Yup, +1000. Happens all the time. Already has the other person waiting in the shadows. Give it a few months and "OMG, I found this amazing person after we split" and you will just shake your head. Happens all the time, everyone doing it thinks they are so clever.
Anonymous
Best friend going through "divorce out of nowhere" with kids, nice dh. Although they just didn't share what had been going on, how we were tracking spouse with his plans already in place to move on with new gf. From the outside, yep, it's shocking. You just don't know. Happened to me as a child: shocking, best family ever, no one saw it coming from the outside.
Anonymous
Anonymous wrote:
Anonymous wrote:
Anonymous wrote:If my DH cheated or had a midlife crisis and left, I would definitely want people to know that.


Then they will think..."what drove him to cheat?" It makes you look bad.

Stupid to air your dirty laundry. Super immature.


I’d prefer that to people thinking we “drifted apart,” didn’t take our vows seriously and blew up our kids lives for no good reason. THAT’s selfish and immature.


I think most people would prefer not being exposed to a cheater’s nasty non-monogamous genitals and being gaslit, lied to and scale goated.

It’s funny how cheaters detest honesty at all costs. What a bunch of mental gymnastics this one has!

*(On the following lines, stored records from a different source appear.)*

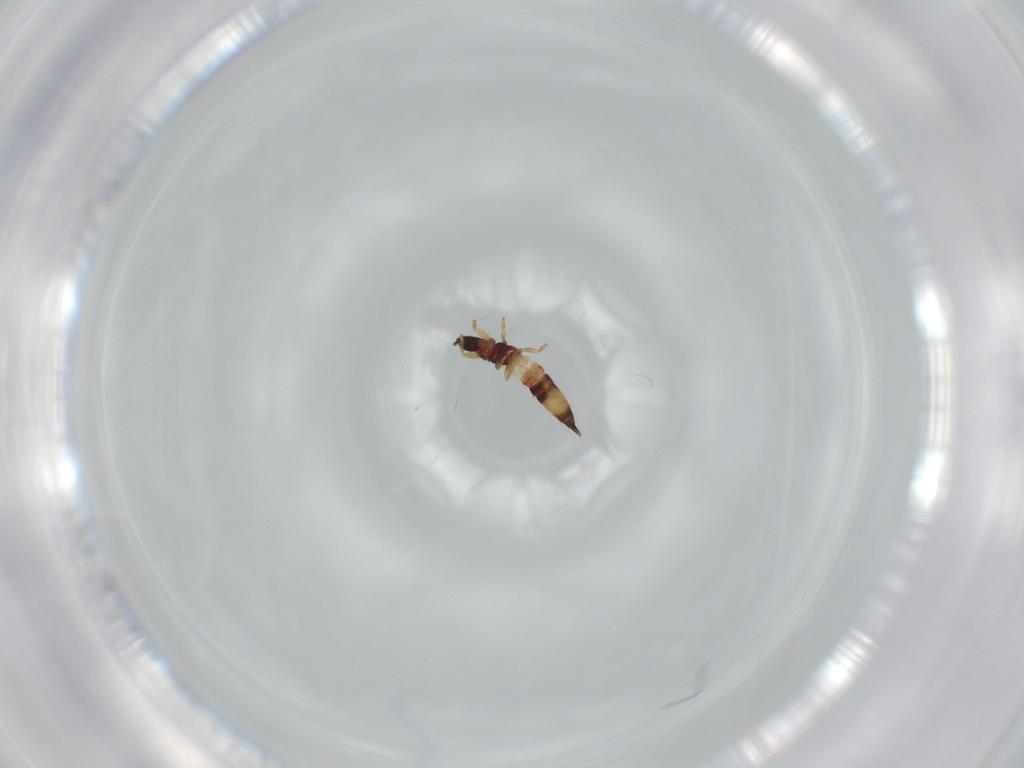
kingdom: Animalia
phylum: Arthropoda
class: Insecta
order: Thysanoptera
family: Phlaeothripidae
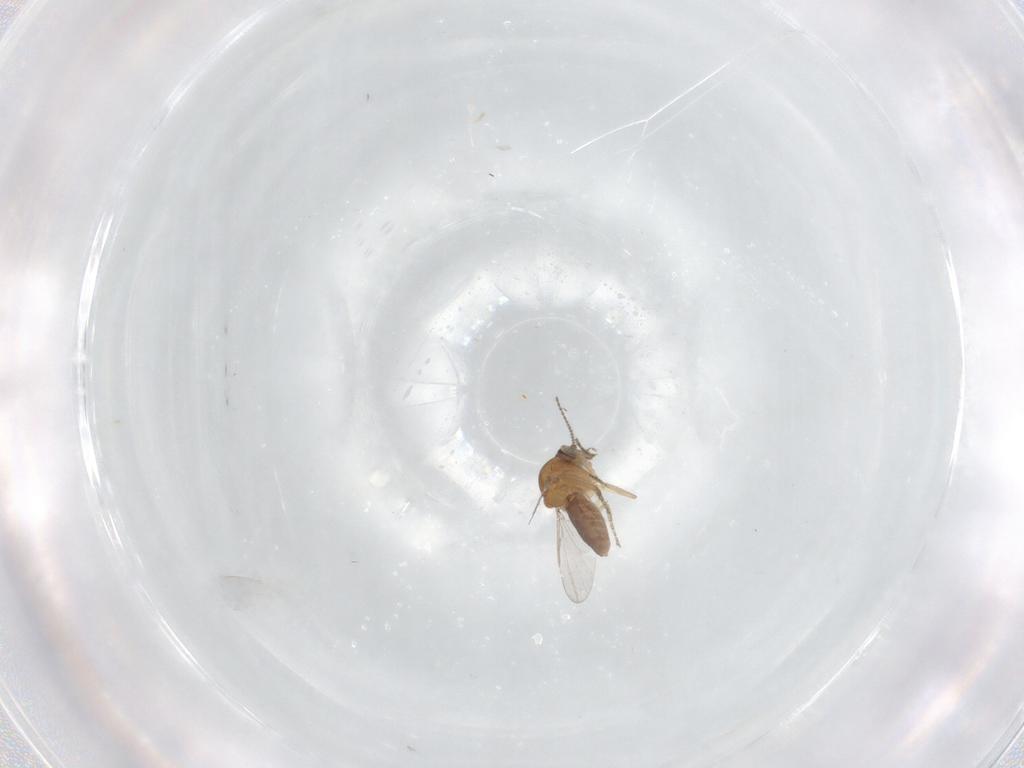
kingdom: Animalia
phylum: Arthropoda
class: Insecta
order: Diptera
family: Ceratopogonidae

Still wanting to control the image of sweet and innocent and not let everyone know what a lying, nasty slut you are
Anonymous
Anonymous wrote:
Anonymous wrote:
Anonymous wrote:
Anonymous wrote:If my DH cheated or had a midlife crisis and left, I would definitely want people to know that.


Then they will think..."what drove him to cheat?" It makes you look bad.

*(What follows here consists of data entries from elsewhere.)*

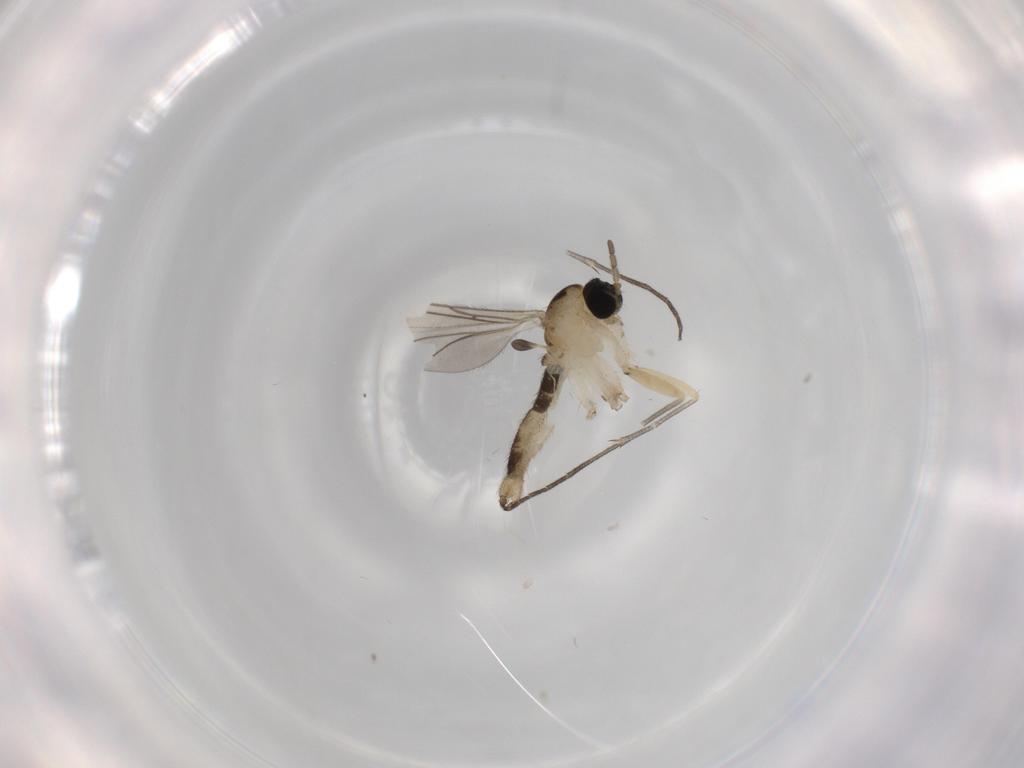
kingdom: Animalia
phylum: Arthropoda
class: Insecta
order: Diptera
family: Sciaridae
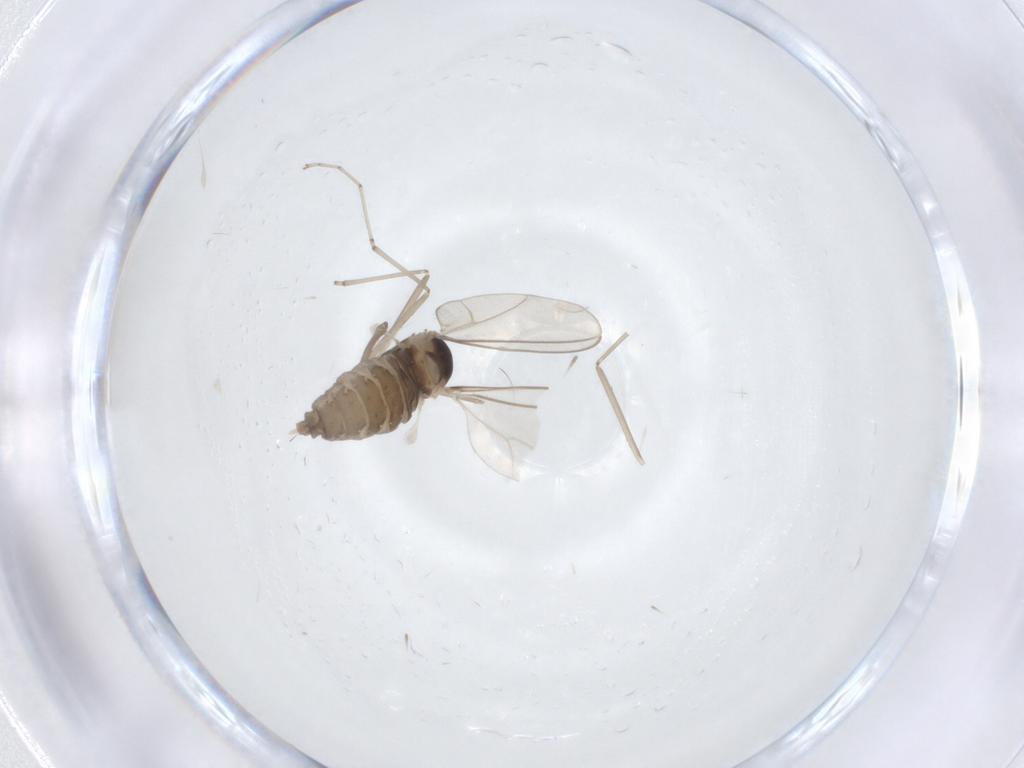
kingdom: Animalia
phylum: Arthropoda
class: Insecta
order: Diptera
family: Cecidomyiidae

Stupid to air your dirty laundry. Super immature.


I’d prefer that to people thinking we “drifted apart,” didn’t take our vows seriously and blew up our kids lives for no good reason. THAT’s selfish and immature.

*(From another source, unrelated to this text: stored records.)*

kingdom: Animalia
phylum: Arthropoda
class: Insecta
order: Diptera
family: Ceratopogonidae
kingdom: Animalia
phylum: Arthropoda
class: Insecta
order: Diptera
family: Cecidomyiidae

I think most people would prefer not being exposed to a cheater’s nasty non-monogamous genitals and being gaslit, lied to and scale goated.

It’s funny how cheaters detest honesty at all costs. What a bunch of mental gymnastics this one has!

Still wanting to control the image of sweet and innocent and not let everyone know what a lying, nasty slut you are


Sorry- this was the poster before you. We are in agreement
Anonymous
Best friend going through "divorce out of nowhere" with kids, nice dh. Although they just didn't share what had been going on, how we were tracking spouse with his plans already in place to move on with new gf. From the outside, yep, it's shocking. You just don't know. Happened to me as a child: shocking, best family ever, no one saw it coming from the outside.
Anonymous
Anonymous wrote:Covid proved the wisdom of the phrase “absence makes the heart grow fonder.”

DW and I can’t wait for our toddler to get vaccinated so we can go back to our normal lives of business travel, daycare, days in the office, happy hours, etc.

Sleeping for a night or two in a hotel room in a king bed and ordering room service without any kid or spouse responsibilities is GLORIOUS. This is what my DW misses the most about pre-COVID life LOL


This is the truth. We were not meant to live together 24/7 for over a year. Trying to make it work, but dear God.
Anonymous
Anonymous wrote:
Anonymous wrote:If my DH cheated or had a midlife crisis and left, I would definitely want people to know that.


Then they will think..."what drove him to cheat?" It makes you look bad.

Stupid to air your dirty laundry. Super immature.


It’s super immature to think you can drive somebody to cheat. Maybe people will think that but who cares?

I guess if somebody does care that is totally understandable. It’s a terrible position to be in. But if a friend asked I’m pretty sure I’d say something.
Anonymous
Men can cheat and if they have money ignore. Women cheat. End of the world.

Guess what? Marriage is hard and long and boring for everyone. Don’t screw your kids up more than you already have. That’s marriage - don’t screw up the kids.

And that asshole you married is likely just a big of a dick as the next. It’s money, kids and maybe you like banging your spouse 25 years later. Otherwise, repeat with new meat. Don’t have a second set of kids, unless you are a moron.